|Home Depot earnings beat, same-store sales fall short|
Here’s how the company did, compared to what Wall Street expected, according to Refinitiv consensus estimates:
Earnings per share: $2.27, vs. $2.18 expected
Revenue: $26.381 billion, vs. $26.378 expected
Sales at stores open at least 12 months rose 2.5% on a global basis and were up 3.0% in the U.S. This was shy of the 4.2% estimate from Refinitiv, but it wasn’t immediately clear if the numbers were comparable due to an extra week in the year-ago quarter.
In the quarter ended May 5, net income rose to $2.5 billion, or $2.27 a share, from $2.4 billion, or $2.08 a diluted share, a year ago. Analysts were predicting the company would earn $2.18 a share.

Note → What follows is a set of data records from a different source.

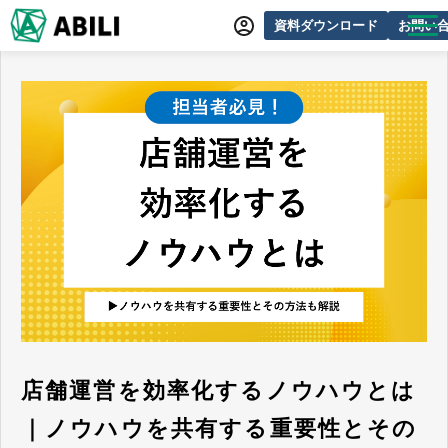
資料ダウンロード
お問い
ABILIとは
サービス一覧
オンラインデモ
導入事例
動画制作事例
セミナー・イベント情報
できるをふやす研究所
よくあるご質問
店舗運営を効率化するノウハウとは
｜ノウハウを共有する重要性とその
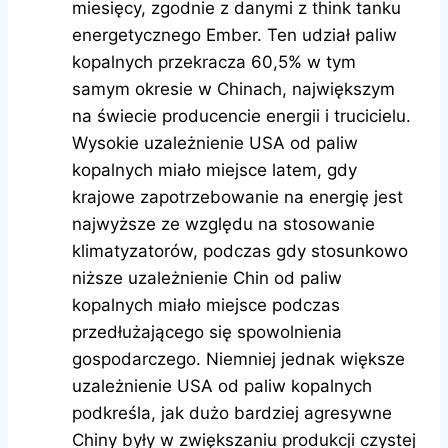
miesięcy, zgodnie z danymi z think tanku
energetycznego Ember. Ten udział paliw
kopalnych przekracza 60,5% w tym
samym okresie w Chinach, największym
na świecie producencie energii i trucicielu.
Wysokie uzależnienie USA od paliw
kopalnych miało miejsce latem, gdy
krajowe zapotrzebowanie na energię jest
najwyższe ze względu na stosowanie
klimatyzatorów, podczas gdy stosunkowo
niższe uzależnienie Chin od paliw
kopalnych miało miejsce podczas
przedłużającego się spowolnienia
gospodarczego. Niemniej jednak większe
uzależnienie USA od paliw kopalnych
podkreśla, jak dużo bardziej agresywne
Chiny były w zwiększaniu produkcji czystej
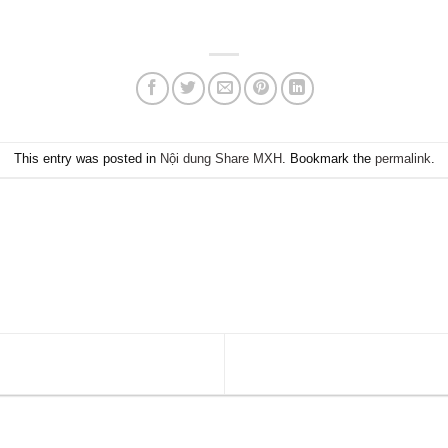
This entry was posted in
Nội dung Share MXH
. Bookmark the
permalink
.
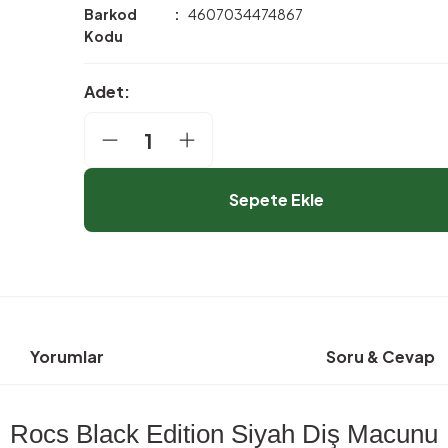
Barkod
4607034474867
Kodu
Adet:
Sepete Ekle
Yorumlar
Soru & Cevap
Rocs Black Edition Siyah Diş Macunu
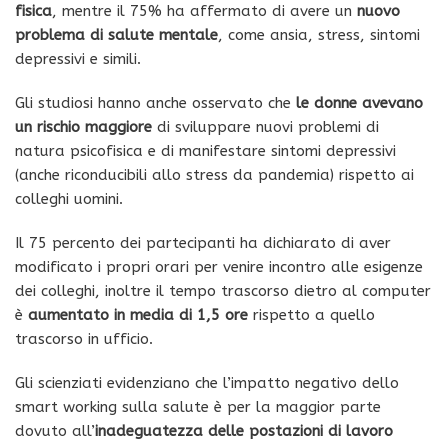
fisica
, mentre il 75% ha affermato di avere un
nuovo
problema di salute mentale
, come ansia, stress, sintomi
depressivi e simili.
Gli studiosi hanno anche osservato che
le donne avevano
un rischio maggiore
di sviluppare nuovi problemi di
natura psicofisica e di manifestare sintomi depressivi
(anche riconducibili allo stress da pandemia) rispetto ai
colleghi uomini.
Il 75 percento dei partecipanti ha dichiarato di aver
modificato i propri orari per venire incontro alle esigenze
dei colleghi, inoltre il tempo trascorso dietro al computer
è
aumentato in media di 1,5 ore
rispetto a quello
trascorso in ufficio.
Gli scienziati evidenziano che l’impatto negativo dello
smart working sulla salute è per la maggior parte
dovuto all’
inadeguatezza delle postazioni di lavoro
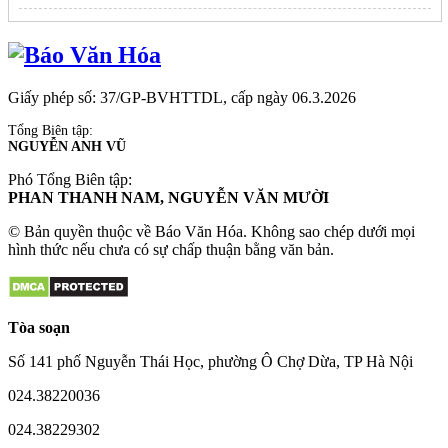
Giấy phép số: 37/GP-BVHTTDL, cấp ngày 06.3.2026
Tổng Biên tập:
NGUYỄN ANH VŨ
Phó Tổng Biên tập:
PHAN THANH NAM, NGUYỄN VĂN MƯỜI
© Bản quyền thuộc về Báo Văn Hóa. Không sao chép dưới mọi
hình thức nếu chưa có sự chấp thuận bằng văn bản.
Tòa soạn
Số 141 phố Nguyễn Thái Học, phường Ô Chợ Dừa, TP Hà Nội
024.38220036
024.38229302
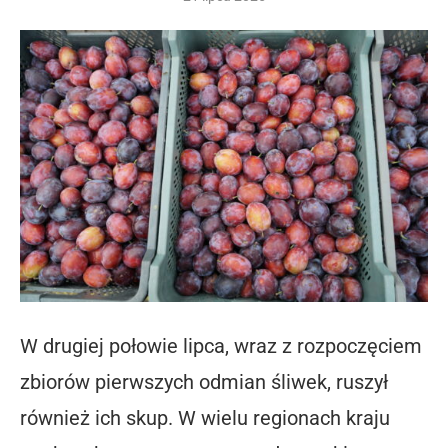
W drugiej połowie lipca, wraz z rozpoczęciem
zbiorów pierwszych odmian śliwek, ruszył
również ich skup. W wielu regionach kraju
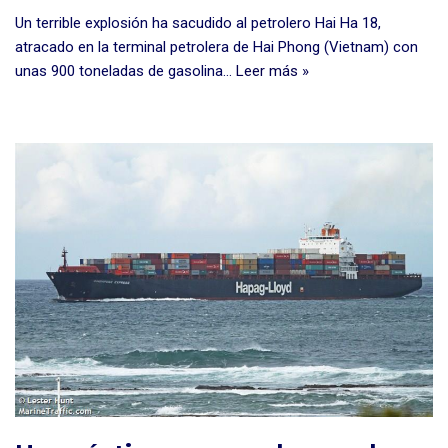
Un terrible explosión ha sacudido al petrolero Hai Ha 18,
atracado en la terminal petrolera de Hai Phong (Vietnam) con
unas 900 toneladas de gasolina…
Leer más »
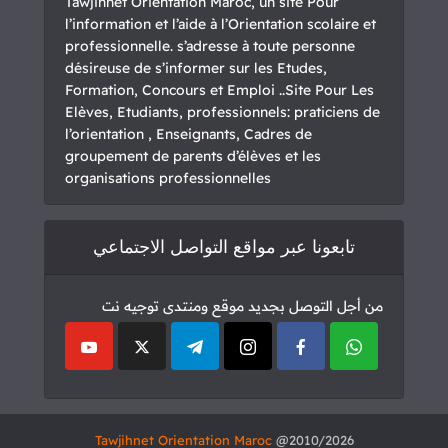
Tawjihnet Orientation Maroc, un site Pour
l’information et l’aide à l’Orientation scolaire et
professionnelle. s’adresse à toute personne
désireuse de s’informer sur les Etudes,
Formation, Concours et Emploi ..Site Pour Les
Elèves, Etudiants, professionnels: praticiens de
l’orientation , Enseignants, Cadres de
groupement de parents d’élèves et les
organisations professionnelles
تابعونا عبر مواقع التواصل الاجتماعي
من أجل التوصل بجديد موقع ومنتدى توجيه نت
Tawjihnet Orientation Maroc
2010/2026@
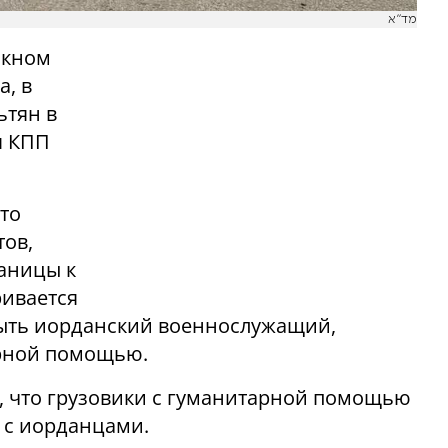
מד"א
скном
а, в
ьтян в
я КПП
то
тов,
аницы к
ривается
быть иорданский военнослужащий,
арной помощью.
 что грузовики с гуманитарной помощью
 с иорданцами.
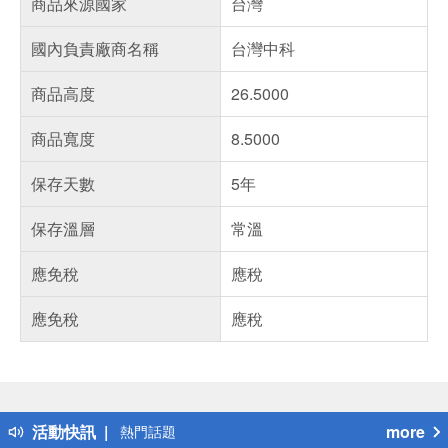
商品來源國家
台灣
國內負責廠商名稱
台灣中科
商品高度
26.5000
商品寬度
8.5000
保存天數
5年
保存溫層
常溫
應免稅
應稅
應免稅
應稅
偏遠地區配送
詐騙網頁！請小心！
得獎公告
活動快訊
more
熱門話題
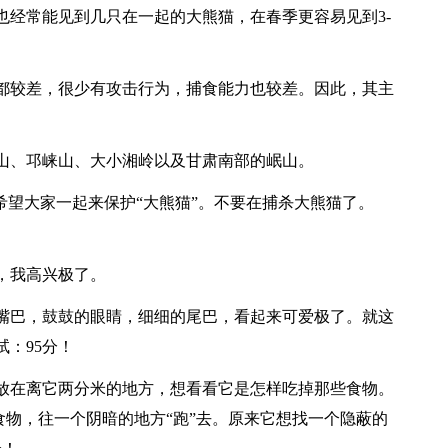
也经常能见到几只在一起的大熊猫，在春季更容易见到3-
都较差，很少有攻击行为，捕食能力也较差。因此，其主
山、邛崃山、大小湘岭以及甘肃南部的岷山。
希望大家一起来保护“大熊猫”。不要在捕杀大熊猫了。
，我高兴极了。
嘴巴，鼓鼓的眼睛，细细的尾巴，看起来可爱极了。就这
：95分！
放在离它两分米的地方，想看看它是怎样吃掉那些食物。
起食物，往一个阴暗的地方“跑”去。原来它想找一个隐蔽的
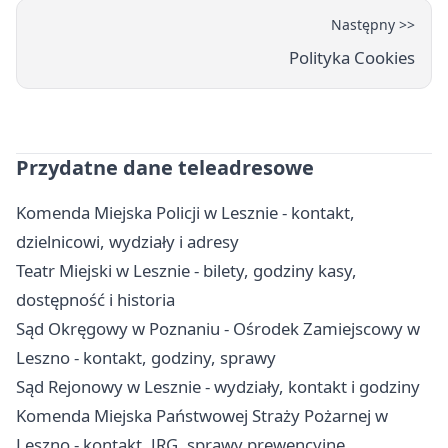
Następny >>
Polityka Cookies
Przydatne dane teleadresowe
Komenda Miejska Policji w Lesznie - kontakt,
dzielnicowi, wydziały i adresy
Teatr Miejski w Lesznie - bilety, godziny kasy,
dostępność i historia
Sąd Okręgowy w Poznaniu - Ośrodek Zamiejscowy w
Leszno - kontakt, godziny, sprawy
Sąd Rejonowy w Lesznie - wydziały, kontakt i godziny
Komenda Miejska Państwowej Straży Pożarnej w
Leszno - kontakt, JRG, sprawy prewencyjne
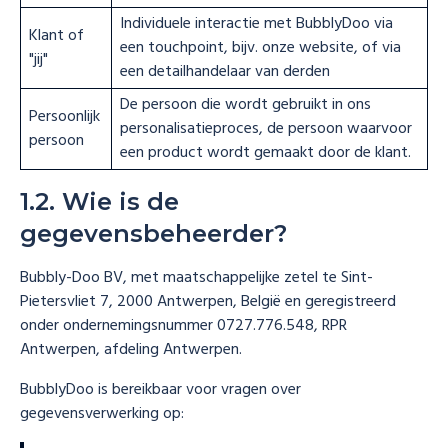
Individuele interactie met BubblyDoo via
Klant of
een touchpoint, bijv. onze website, of via
"jij"
een detailhandelaar van derden
De persoon die wordt gebruikt in ons
Persoonlijk
personalisatieproces, de persoon waarvoor
persoon
een product wordt gemaakt door de klant.
1.2. Wie is de
gegevensbeheerder?
Bubbly-Doo BV, met maatschappelijke zetel te Sint-
Pietersvliet 7, 2000 Antwerpen, België en geregistreerd
onder ondernemingsnummer 0727.776.548, RPR
Antwerpen, afdeling Antwerpen.
BubblyDoo is bereikbaar voor vragen over
gegevensverwerking op:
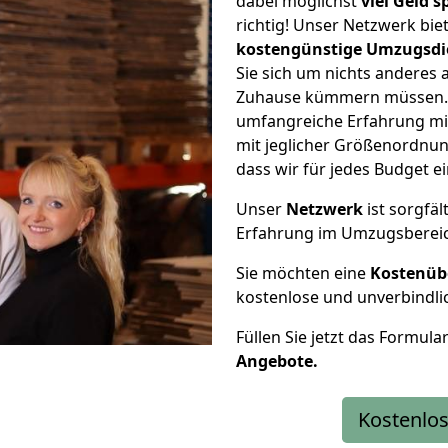
dabei möglichst
viel Geld 
richtig! Unser Netzwerk bi
kostengünstige Umzugsdi
Sie sich um nichts anderes 
Zuhause kümmern müssen. W
umfangreiche Erfahrung mi
mit jeglicher Größenordnun
dass wir für jedes Budget 
Unser
Netzwerk
ist sorgfäl
Erfahrung im Umzugsberei
Sie möchten eine
Kostenüb
kostenlose und unverbindli
Füllen Sie jetzt das Formula
Angebote.
Kostenlos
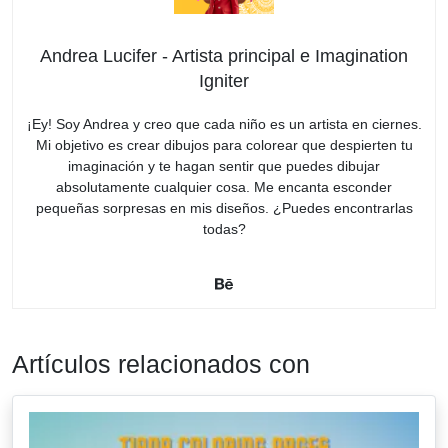
Andrea Lucifer - Artista principal e Imagination
Igniter
¡Ey! Soy Andrea y creo que cada niño es un artista en ciernes.
Mi objetivo es crear dibujos para colorear que despierten tu
imaginación y te hagan sentir que puedes dibujar
absolutamente cualquier cosa. Me encanta esconder
pequeñas sorpresas en mis diseños. ¿Puedes encontrarlas
todas?
Artículos relacionados con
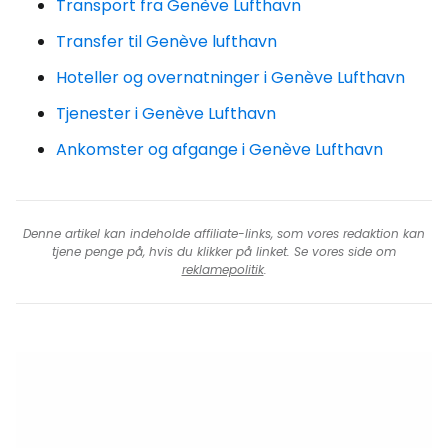
Transport fra Genève Lufthavn
Transfer til Genève lufthavn
Hoteller og overnatninger i Genève Lufthavn
Tjenester i Genève Lufthavn
Ankomster og afgange i Genève Lufthavn
Denne artikel kan indeholde affiliate-links, som vores redaktion kan
tjene penge på, hvis du klikker på linket. Se vores side om
reklamepolitik
.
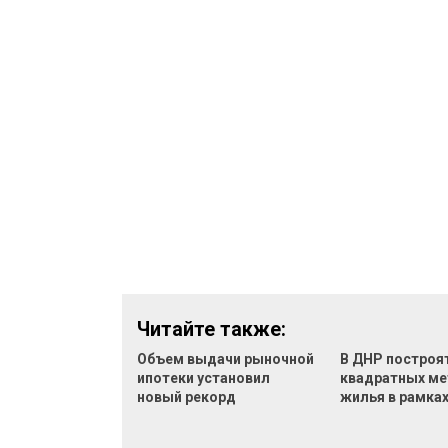
Читайте также:
Объем выдачи рыночной
В ДНР построят
ипотеки установил
квадратных ме
новый рекорд
жилья в рамка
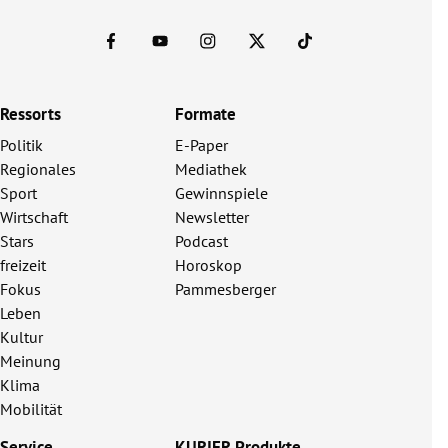
Ressorts
Formate
Politik
E-Paper
Regionales
Mediathek
Sport
Gewinnspiele
Wirtschaft
Newsletter
Stars
Podcast
freizeit
Horoskop
Fokus
Pammesberger
Leben
Kultur
Meinung
Klima
Mobilität
Service
KURIER Produkte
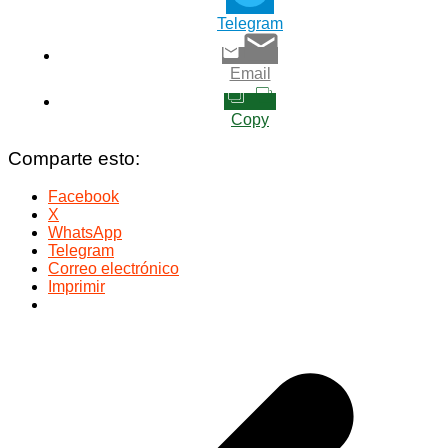
Telegram
Email
Copy
Comparte esto:
Facebook
X
WhatsApp
Telegram
Correo electrónico
Imprimir
Navegación
de
entradas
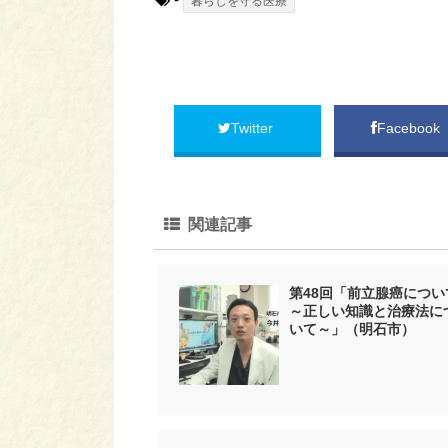
暮らしを守る医療
Twitter
Facebook
関連記事
第48回「前立腺癌につい
～正しい知識と治療法に
いて～」（明石市）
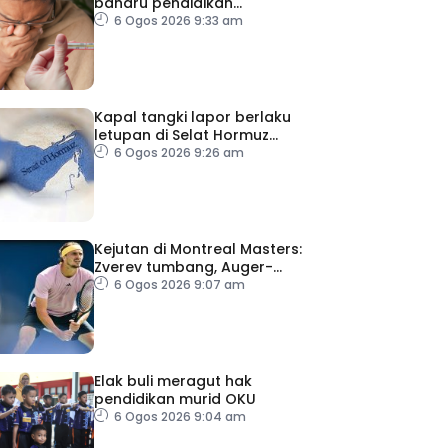
baharu pendidikan
perubatan dan sistem
6 Ogos 2026 9:33 am
kesihatan
Kapal tangki lapor berlaku
letupan di Selat Hormuz
ketika Iran-Oman berunding
6 Ogos 2026 9:26 am
Kejutan di Montreal Masters:
Zverev tumbang, Auger-
Aliasime tarik diri
6 Ogos 2026 9:07 am
Elak buli meragut hak
pendidikan murid OKU
6 Ogos 2026 9:04 am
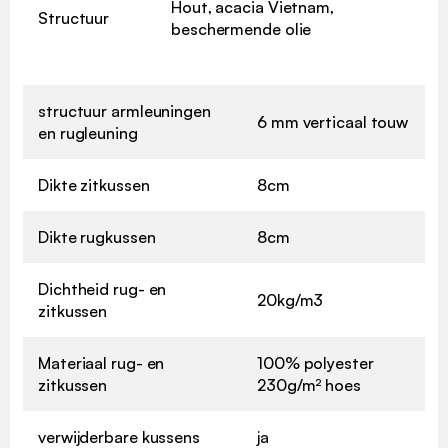
Hout, acacia Vietnam,
Structuur
beschermende olie
structuur armleuningen
6 mm verticaal touw
en rugleuning
Dikte zitkussen
8cm
Dikte rugkussen
8cm
Dichtheid rug- en
20kg/m3
zitkussen
Materiaal rug- en
100% polyester
zitkussen
230g/m² hoes
verwijderbare kussens
ja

Revenue climbed 5.7% to $26.381 billion, slightly above Refinitiv’s consensus estimate of $26.378 billion.
“We were pleased with the underlying performance of the core business despite unfavorable weather in February and significant deflation in lumber prices compared to a year ago,” Home Depot CEO and president Craig Menear said in a company release.
Home Depot said customer transactions were up 3.8% during the quarter, while the average shopper’s ticket increased 2.0%, and sales per square foot were up 5.6%.
The company reaffirmed its guidance for fiscal 2019, which estimates earnings will rise 3.1% to $10.03 per share. Same-store sales are expected to grow 5%, while revenue increases 3.3%.